Have I missed something? Quite probably and will happily accept suggestions, even if the list is quite impressive as it is.
This is the real biggie and many of the items mentioned in the tourism section above can be exported.
Italy has so many brands with a world class reputation, it is difficult to remember them all, but here are a few to be going on with:
Italian fashion brands: Gucci, Armani, Emilio Pucci, Valentino, Prada, Dolce & Gabbana, Ferragamo, Roberto Cavalli, Trussardi, Versace, Krizia, Etro, Miu Miu, Laura Biagiotti, Max Mara, Fendi, Moschino, Missoni, Bottega Veneta, Benetton and Brioni are but a few. And there are many Italian accessory and jewelry brands, such as Luxottica, too.
Italian food brands: Nutella, Ferrero, Barilla, Napolina, Parmalat, and many more, including smaller brands making exclusive products for the luxury sector such as Baratti & Milano, Venchi, Bistefani and more. Visit the Eataly Market to see reams and reams of Italian food brands.
Want more? There are, plenty:
Italian furniture brands, and this is a mere glimpse of what Italy has to offer:
- Cattelan Italia
- Gallotti e Radice
- i4 Mariani
- Magis Design
- Team 7
Then there is Italian design, such as
What about Italian motorbikes:
- Moto Guzzi
- MV Agusta
Italy seems to be good at just about everything it touches, and then some.
Italy has lots of great brains, but has already, and blindly, let them export themselves away from the Boot, but many would come back and may well do so, when they deem the time is right. I’m willing to bet that many Italian expats are watching what Mario Monti is getting up to with great interest.
What is also interesting is that Italy is not standing still, despite its problematic economy.
New companies are being formed all the time, such as South Garage Cafè, a creator of bespoke cafè racer motorcycles. Unfortunately, Italy does not do much to nurture its baby businesses, but if the nation goes in the direction Mario Monti is pointing it, the world may well be graced by even more iconic Italian brands.
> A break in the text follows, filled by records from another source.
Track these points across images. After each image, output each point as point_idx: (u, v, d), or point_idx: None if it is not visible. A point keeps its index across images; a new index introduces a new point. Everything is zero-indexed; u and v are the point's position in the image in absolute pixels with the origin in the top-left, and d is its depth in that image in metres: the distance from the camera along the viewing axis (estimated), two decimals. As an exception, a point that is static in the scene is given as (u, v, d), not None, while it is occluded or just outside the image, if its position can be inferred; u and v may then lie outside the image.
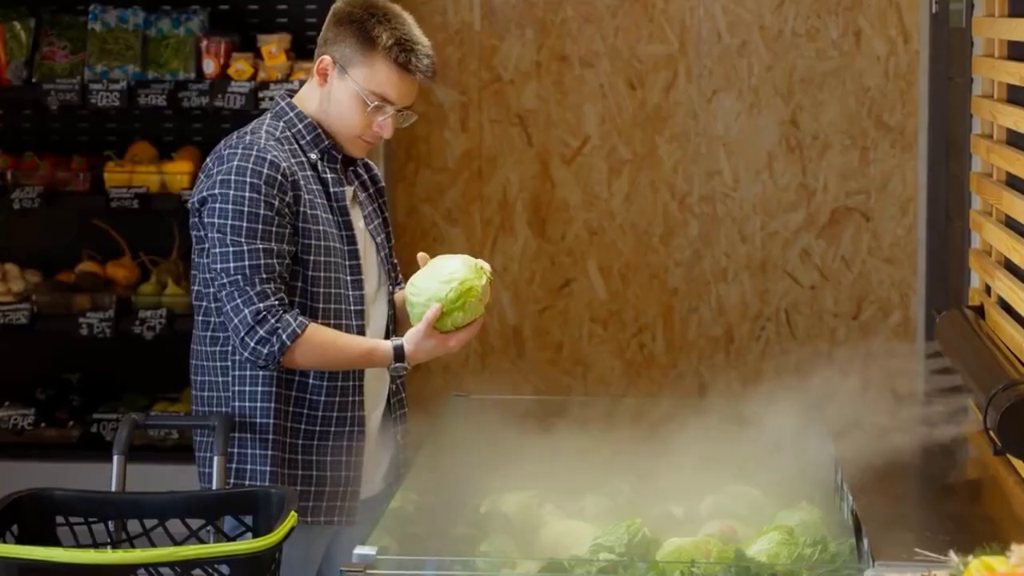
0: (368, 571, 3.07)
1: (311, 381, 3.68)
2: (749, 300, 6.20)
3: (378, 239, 3.81)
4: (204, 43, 5.76)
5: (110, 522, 3.41)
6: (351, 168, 3.81)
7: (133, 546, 3.39)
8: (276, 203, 3.58)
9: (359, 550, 3.10)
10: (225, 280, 3.57)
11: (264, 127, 3.69)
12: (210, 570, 3.11)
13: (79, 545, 3.33)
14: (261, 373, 3.65)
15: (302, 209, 3.63)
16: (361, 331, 3.72)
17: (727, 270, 6.20)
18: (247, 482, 3.68)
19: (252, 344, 3.55)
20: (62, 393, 6.02)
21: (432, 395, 6.05)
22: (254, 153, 3.60)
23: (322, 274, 3.66)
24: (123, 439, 3.63)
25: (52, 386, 6.05)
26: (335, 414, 3.69)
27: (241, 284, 3.55)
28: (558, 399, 5.75)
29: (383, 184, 3.95)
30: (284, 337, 3.54)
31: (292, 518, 3.21)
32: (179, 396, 5.88)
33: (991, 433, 3.35)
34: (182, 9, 5.90)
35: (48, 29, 5.90)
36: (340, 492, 3.71)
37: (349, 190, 3.77)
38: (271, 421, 3.65)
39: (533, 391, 6.24)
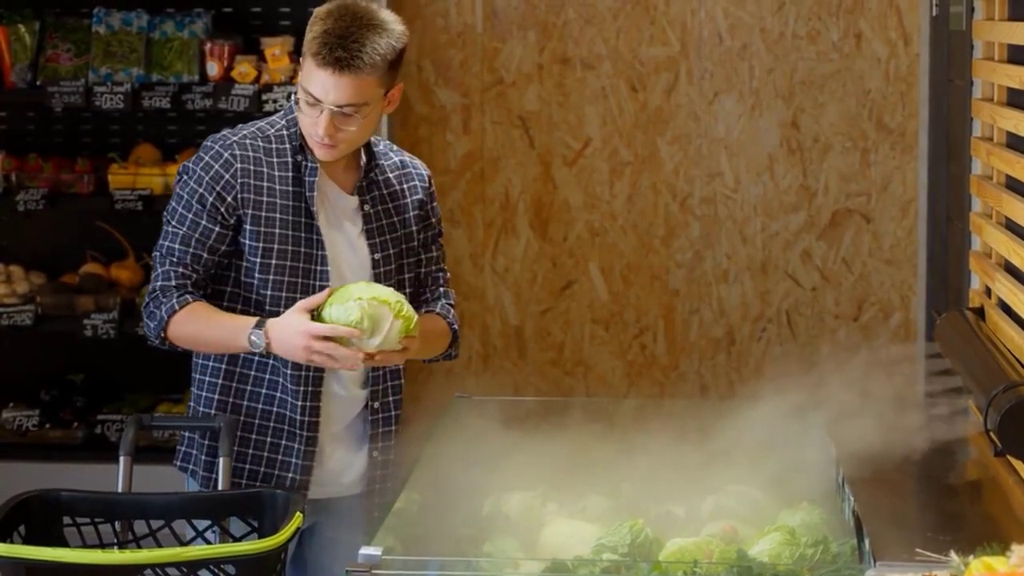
0: (373, 571, 3.09)
1: (267, 377, 3.67)
2: (750, 301, 6.22)
3: (378, 255, 3.71)
4: (208, 46, 5.77)
5: (116, 523, 3.43)
6: (368, 178, 3.72)
7: (139, 547, 3.41)
8: (211, 198, 3.60)
9: (364, 550, 3.12)
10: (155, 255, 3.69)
11: (261, 123, 3.71)
12: (216, 570, 3.14)
13: (86, 545, 3.35)
14: (212, 363, 3.68)
15: (252, 212, 3.60)
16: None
17: (728, 271, 6.22)
18: (190, 466, 3.72)
19: (144, 320, 3.63)
20: (66, 394, 6.04)
21: (434, 396, 6.08)
22: (216, 146, 3.63)
23: (271, 277, 3.63)
24: (129, 440, 3.64)
25: (56, 387, 6.07)
26: (273, 414, 3.68)
27: (156, 262, 3.65)
28: (560, 400, 5.77)
29: (422, 198, 3.82)
30: (163, 312, 3.58)
31: (297, 519, 3.23)
32: (182, 397, 5.90)
33: (992, 434, 3.37)
34: (186, 12, 5.91)
35: (52, 32, 5.92)
36: None
37: (351, 199, 3.71)
38: (212, 412, 3.68)
39: (535, 392, 6.26)
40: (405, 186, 3.81)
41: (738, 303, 6.21)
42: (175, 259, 3.61)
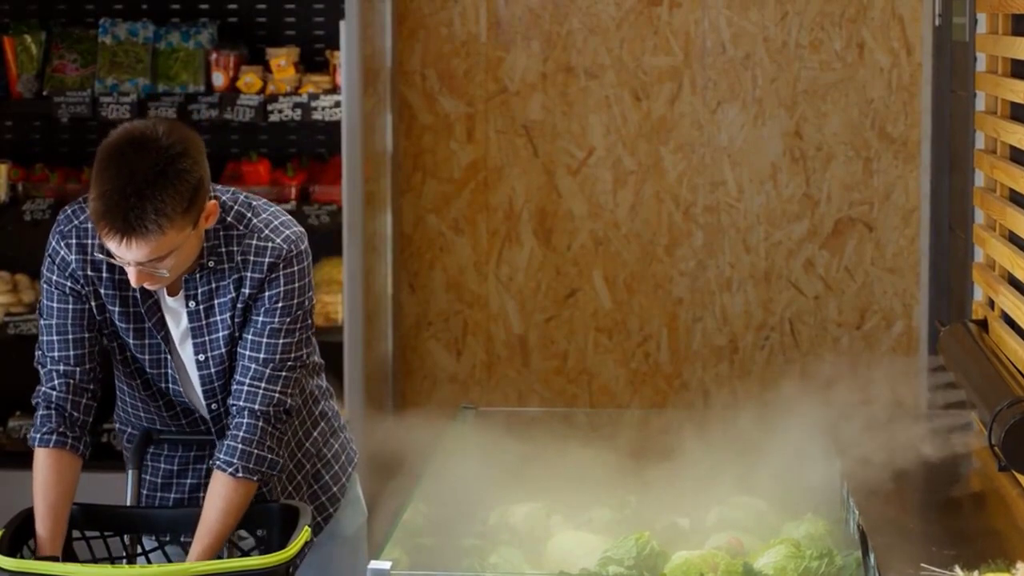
0: (383, 586, 3.11)
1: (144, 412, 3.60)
2: (753, 310, 6.23)
3: (202, 356, 3.40)
4: (213, 56, 5.79)
5: (126, 536, 3.45)
6: (202, 271, 3.36)
7: (148, 561, 3.43)
8: (68, 283, 3.40)
9: (373, 565, 3.14)
10: None
11: None
12: (225, 585, 3.15)
13: (95, 559, 3.37)
14: (117, 392, 3.62)
15: (96, 303, 3.41)
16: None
17: (731, 280, 6.24)
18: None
19: None
20: (72, 403, 6.04)
21: (439, 406, 6.10)
22: (58, 232, 3.41)
23: (129, 369, 3.49)
24: (136, 454, 3.65)
25: (62, 396, 6.07)
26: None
27: (37, 362, 3.50)
28: (564, 411, 5.79)
29: (249, 291, 3.36)
30: (33, 436, 3.50)
31: (306, 533, 3.24)
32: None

Obviously it is no good making products which nobody wants to buy, but this is not the case with Italy’s goods. The problem is that many people outside of Italy simply do not know what Italy offers.
I’ve been told by a few Italians that Italy is not especially good at marketing itself – which is putting it very mildly indeed. This is a pity because markets for Italian products abound.
Just about every country in the world is a market for made in Italy goods.
In some countries, such as the USA, UK, and a good few other nations, Italian brands are fairly well established; very well established, if you consider some of the big Italian fashion houses.
On top of the existing markets, which Italy could probably exploit better, there are the huge emerging markets – China, India and, eventually, Russia.
There is still plenty of space for Italy’s fine products almost everywhere.
Market, Market, Market
Italy only really needs to market its vast assortment of goods better.
If the Italian government actually starts functioning, one fine day, and with a little luck it will as a result of Mario Monti waving his technocratic wand, Italy stands to be an economy which dwarfs those of France, Germany and Great Britain.
Italy should be the number one economy in Europe. I’m absolutely, utterly and totally convinced of this.
Go on Italy! You can do it – if you want to.